• Activity
Lay out every line of text in the records below as a JSON list of strings, one string per line, and leave out blank lines.

• Data to use
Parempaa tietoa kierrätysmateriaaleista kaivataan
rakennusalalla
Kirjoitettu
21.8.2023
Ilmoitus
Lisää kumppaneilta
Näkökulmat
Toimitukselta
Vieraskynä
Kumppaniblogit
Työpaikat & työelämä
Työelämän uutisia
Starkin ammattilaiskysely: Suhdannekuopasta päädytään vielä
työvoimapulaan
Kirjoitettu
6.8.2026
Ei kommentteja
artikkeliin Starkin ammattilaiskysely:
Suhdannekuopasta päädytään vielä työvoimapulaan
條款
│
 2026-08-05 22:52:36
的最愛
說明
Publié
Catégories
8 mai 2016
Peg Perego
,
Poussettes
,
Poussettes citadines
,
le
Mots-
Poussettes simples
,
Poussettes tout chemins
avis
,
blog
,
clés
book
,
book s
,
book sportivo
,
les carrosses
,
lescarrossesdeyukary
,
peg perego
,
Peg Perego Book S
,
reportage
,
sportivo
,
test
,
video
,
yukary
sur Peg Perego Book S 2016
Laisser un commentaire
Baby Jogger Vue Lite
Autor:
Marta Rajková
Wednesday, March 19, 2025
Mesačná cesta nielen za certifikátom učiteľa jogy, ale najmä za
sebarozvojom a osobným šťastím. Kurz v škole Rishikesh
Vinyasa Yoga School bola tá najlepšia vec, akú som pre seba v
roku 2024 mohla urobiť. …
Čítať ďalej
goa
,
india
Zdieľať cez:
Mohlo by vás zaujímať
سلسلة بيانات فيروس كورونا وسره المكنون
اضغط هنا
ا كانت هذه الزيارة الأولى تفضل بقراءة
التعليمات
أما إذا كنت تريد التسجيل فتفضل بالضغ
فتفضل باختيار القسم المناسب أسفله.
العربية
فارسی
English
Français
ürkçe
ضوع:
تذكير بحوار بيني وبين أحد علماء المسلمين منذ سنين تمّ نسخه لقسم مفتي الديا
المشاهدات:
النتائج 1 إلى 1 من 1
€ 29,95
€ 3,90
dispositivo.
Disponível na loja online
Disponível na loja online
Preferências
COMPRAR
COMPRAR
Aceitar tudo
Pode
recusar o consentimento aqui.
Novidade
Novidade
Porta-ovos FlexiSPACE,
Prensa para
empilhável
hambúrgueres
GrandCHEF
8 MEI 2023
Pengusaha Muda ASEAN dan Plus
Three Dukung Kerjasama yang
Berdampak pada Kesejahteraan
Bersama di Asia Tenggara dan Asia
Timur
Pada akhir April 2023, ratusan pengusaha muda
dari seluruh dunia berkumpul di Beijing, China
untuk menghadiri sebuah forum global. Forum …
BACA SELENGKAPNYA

• Exercise output
[
  "Parempaa tietoa kierrätysmateriaaleista kaivataan",
  "rakennusalalla",
  "Kirjoitettu",
  "21.8.2023",
  "Ilmoitus",
  "Lisää kumppaneilta",
  "Näkökulmat",
  "Toimitukselta",
  "Vieraskynä",
  "Kumppaniblogit",
  "Työpaikat & työelämä",
  "Työelämän uutisia",
  "Starkin ammattilaiskysely: Suhdannekuopasta päädytään vielä",
  "työvoimapulaan",
  "Kirjoitettu",
  "6.8.2026",
  "Ei kommentteja",
  "artikkeliin Starkin ammattilaiskysely:",
  "Suhdannekuopasta päädytään vielä työvoimapulaan",
  "條款",
  "│",
  " 2026-08-05 22:52:36",
  "的最愛",
  "說明",
  "Publié",
  "Catégories",
  "8 mai 2016",
  "Peg Perego",
  ",",
  "Poussettes",
  ",",
  "Poussettes citadines",
  ",",
  "le",
  "Mots-",
  "Poussettes simples",
  ",",
  "Poussettes tout chemins",
  "avis",
  ",",
  "blog",
  ",",
  "clés",
  "book",
  ",",
  "book s",
  ",",
  "book sportivo",
  ",",
  "les carrosses",
  ",",
  "lescarrossesdeyukary",
  ",",
  "peg perego",
  ",",
  "Peg Perego Book S",
  ",",
  "reportage",
  ",",
  "sportivo",
  ",",
  "test",
  ",",
  "video",
  ",",
  "yukary",
  "sur Peg Perego Book S 2016",
  "Laisser un commentaire",
  "Baby Jogger Vue Lite",
  "Autor:",
  "Marta Rajková",
  "Wednesday, March 19, 2025",
  "Mesačná cesta nielen za certifikátom učiteľa jogy, ale najmä za",
  "sebarozvojom a osobným šťastím. Kurz v škole Rishikesh",
  "Vinyasa Yoga School bola tá najlepšia vec, akú som pre seba v",
  "roku 2024 mohla urobiť. …",
  "Čítať ďalej",
  "goa",
  ",",
  "india",
  "Zdieľať cez:",
  "Mohlo by vás zaujímať",
  "سلسلة بيانات فيروس كورونا وسره المكنون",
  "اضغط هنا",
  "ا كانت هذه الزيارة الأولى تفضل بقراءة",
  "التعليمات",
  "أما إذا كنت تريد التسجيل فتفضل بالضغ",
  "فتفضل باختيار القسم المناسب أسفله.",
  "العربية",
  "فارسی",
  "English",
  "Français",
  "ürkçe",
  "ضوع:",
  "تذكير بحوار بيني وبين أحد علماء المسلمين منذ سنين تمّ نسخه لقسم مفتي الديا",
  "المشاهدات:",
  "النتائج 1 إلى 1 من 1",
  "€ 29,95",
  "€ 3,90",
  "dispositivo.",
  "Disponível na loja online",
  "Disponível na loja online",
  "Preferências",
  "COMPRAR",
  "COMPRAR",
  "Aceitar tudo",
  "Pode",
  "recusar o consentimento aqui.",
  "Novidade",
  "Novidade",
  "Porta-ovos FlexiSPACE,",
  "Prensa para",
  "empilhável",
  "hambúrgueres",
  "GrandCHEF",
  "8 MEI 2023",
  "Pengusaha Muda ASEAN dan Plus",
  "Three Dukung Kerjasama yang",
  "Berdampak pada Kesejahteraan",
  "Bersama di Asia Tenggara dan Asia",
  "Timur",
  "Pada akhir April 2023, ratusan pengusaha muda",
  "dari seluruh dunia berkumpul di Beijing, China",
  "untuk menghadiri sebuah forum global. Forum …",
  "BACA SELENGKAPNYA"
]